Try it: Begin at the top of the records below and return each line exactly through the line with "1- The data". Skip pictures.

── Dataset entries

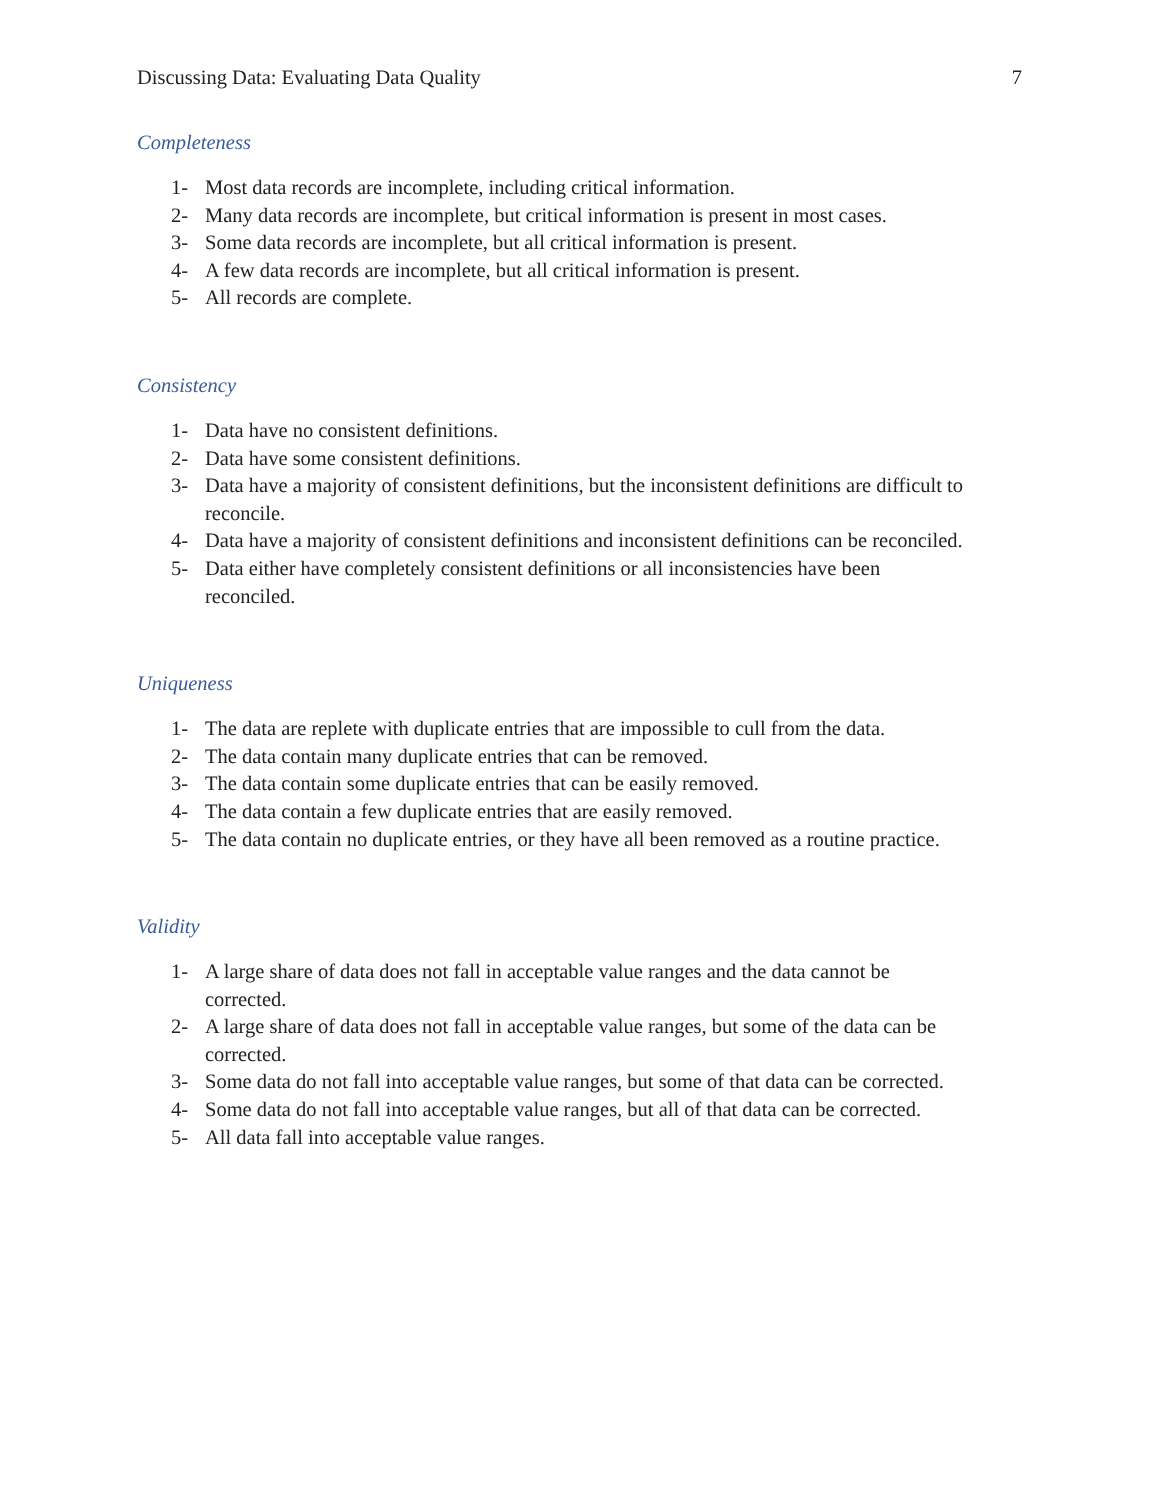Discussing Data: Evaluating Data Quality 7
Completeness
1- Most data records are incomplete, including critical information.
2- Many data records are incomplete, but critical information is present in most cases.
3- Some data records are incomplete, but all critical information is present.
4- A few data records are incomplete, but all critical information is present.
5- All records are complete.
Consistency
1- Data have no consistent definitions.
2- Data have some consistent definitions.
3- Data have a majority of consistent definitions, but the inconsistent definitions are difficult to reconcile.
4- Data have a majority of consistent definitions and inconsistent definitions can be reconciled.
5- Data either have completely consistent definitions or all inconsistencies have been
reconciled.
Uniqueness
1- The data are replete with duplicate entries that are impossible to cull from the data.
2- The data contain many duplicate entries that can be removed.
3- The data contain some duplicate entries that can be easily removed.
4- The data contain a few duplicate entries that are easily removed.
5- The data contain no duplicate entries, or they have all been removed as a routine practice.
Validity
1- A large share of data does not fall in acceptable value ranges and the data cannot be
corrected.
2- A large share of data does not fall in acceptable value ranges, but some of the data can be
corrected.
3- Some data do not fall into acceptable value ranges, but some of that data can be corrected.
4- Some data do not fall into acceptable value ranges, but all of that data can be corrected.
5- All data fall into acceptable value ranges.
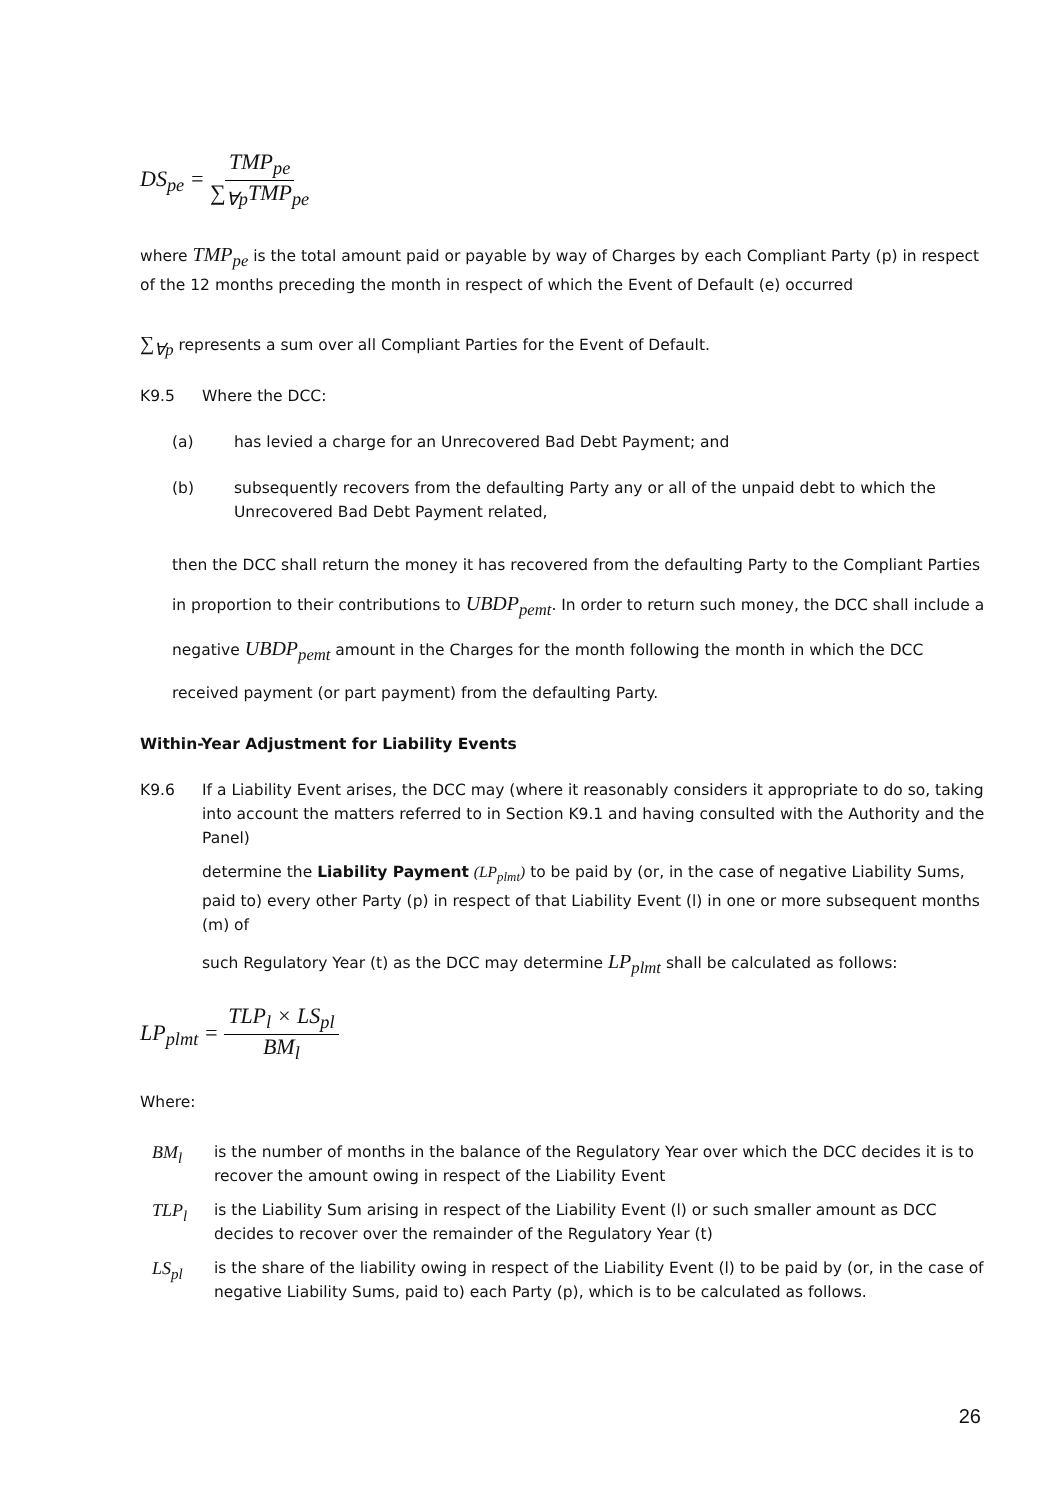DS<sub>pe</sub> = TMP<sub>pe</sub> ∑<sub>∀p</sub>TMP<sub>pe</sub>
where TMP<sub>pe</sub> is the total amount paid or payable by way of Charges by each Compliant Party (p) in respect of the 12 months preceding the month in respect of which the Event of Default (e) occurred
∑<sub>∀p</sub> represents a sum over all Compliant Parties for the Event of Default.
K9.5 Where the DCC:
(a) has levied a charge for an Unrecovered Bad Debt Payment; and
(b) subsequently recovers from the defaulting Party any or all of the unpaid debt to which the Unrecovered Bad Debt Payment related,
then the DCC shall return the money it has recovered from the defaulting Party to the Compliant Parties in proportion to their contributions to UBDP<sub>pemt</sub>. In order to return such money, the DCC shall include a negative UBDP<sub>pemt</sub> amount in the Charges for the month following the month in which the DCC received payment (or part payment) from the defaulting Party.
Within-Year Adjustment for Liability Events
K9.6 If a Liability Event arises, the DCC may (where it reasonably considers it appropriate to do so, taking into account the matters referred to in Section K9.1 and having consulted with the Authority and the Panel)
determine the Liability Payment (LP<sub>plmt</sub>) to be paid by (or, in the case of negative Liability Sums, paid to) every other Party (p) in respect of that Liability Event (l) in one or more subsequent months (m) of
such Regulatory Year (t) as the DCC may determine LP<sub>plmt</sub> shall be calculated as follows:
LP<sub>plmt</sub> = TLP<sub>l</sub> × LS<sub>pl</sub> BM<sub>l</sub>
Where:
BM<sub>l</sub> is the number of months in the balance of the Regulatory Year over which the DCC decides it is to recover the amount owing in respect of the Liability Event
TLP<sub>l</sub> is the Liability Sum arising in respect of the Liability Event (l) or such smaller amount as DCC decides to recover over the remainder of the Regulatory Year (t)
LS<sub>pl</sub> is the share of the liability owing in respect of the Liability Event (l) to be paid by (or, in the case of negative Liability Sums, paid to) each Party (p), which is to be calculated as follows.
26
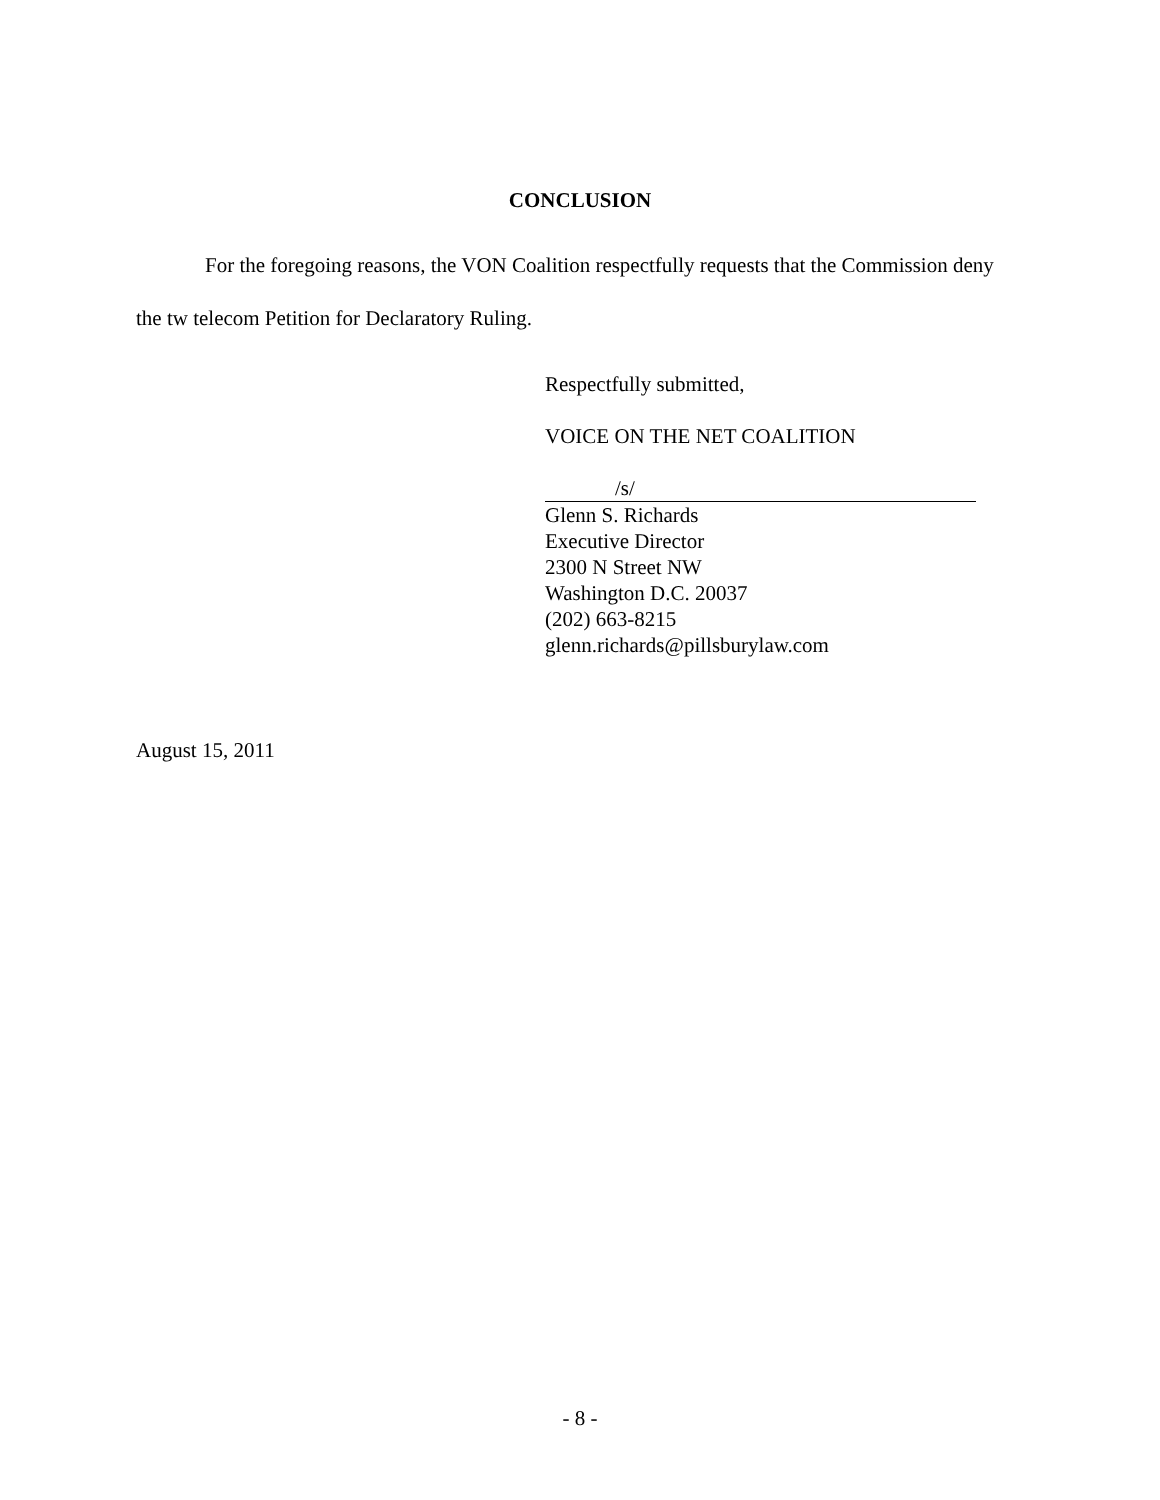CONCLUSION
For the foregoing reasons, the VON Coalition respectfully requests that the Commission deny the tw telecom Petition for Declaratory Ruling.
Respectfully submitted,
VOICE ON THE NET COALITION
/s/
Glenn S. Richards
Executive Director
2300 N Street NW
Washington D.C. 20037
(202) 663-8215
glenn.richards@pillsburylaw.com
August 15, 2011
- 8 -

────

Answer section:
Discussing Data: Evaluating Data Quality 7
Completeness
1- Most data records are incomplete, including critical information.
2- Many data records are incomplete, but critical information is present in most cases.
3- Some data records are incomplete, but all critical information is present.
4- A few data records are incomplete, but all critical information is present.
5- All records are complete.
Consistency
1- Data have no consistent definitions.
2- Data have some consistent definitions.
3- Data have a majority of consistent definitions, but the inconsistent definitions are difficult to reconcile.
4- Data have a majority of consistent definitions and inconsistent definitions can be reconciled.
5- Data either have completely consistent definitions or all inconsistencies have been
reconciled.
Uniqueness
1- The data are replete with duplicate entries that are impossible to cull from the data.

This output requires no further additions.